More than 60 suits of armour from the Landeszeughaus and the Hofjagd- und Rüstkammer in Vienna are exhibited alongside 12 robes created by Italian fashion designer Roberto Capucci, whose work is repeatedly inspired by armour. His robes, which are usually pleated, reflect again and again the precision of the lines of suits of armour; they also allude to the high art of the armourers of that time, who transformed iron into drapes of steel.
The Tinguely Museum in Basel is the ideal place for such an exhibition: Tinguely and his companions Luginbühl and Spoerri (who, like the armourers in their time, focussed on working with iron) provide the right framework with their group of works – with Tinguely as a declared anarchist but also a militarist in disguise, the area between war and the absurdity of war is covered. Oskar Schlemmer's works fit perfectly into the presentation.

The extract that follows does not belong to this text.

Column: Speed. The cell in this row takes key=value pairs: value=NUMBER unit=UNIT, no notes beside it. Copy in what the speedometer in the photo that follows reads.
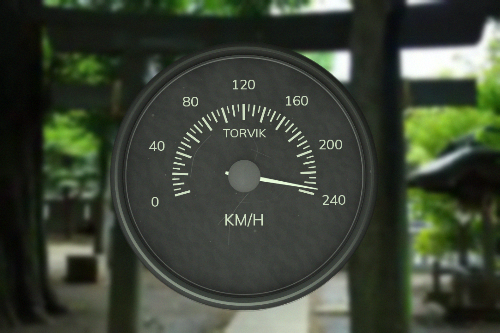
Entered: value=235 unit=km/h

With their geometric shapes they abstract from tangible clothing and, like armour and robes, constitute a second skin. This exhibition allows for a re-evaluation of the armourer's craft and, with the combination of Roberto Capucci's robes, the militaria of Tinguely, Luginbühl and Spoerri and Oskar Schlemmer's figurines, raises questions of an art-historic as well as of an existential nature – between the horror of war and the beauty of the catwalk.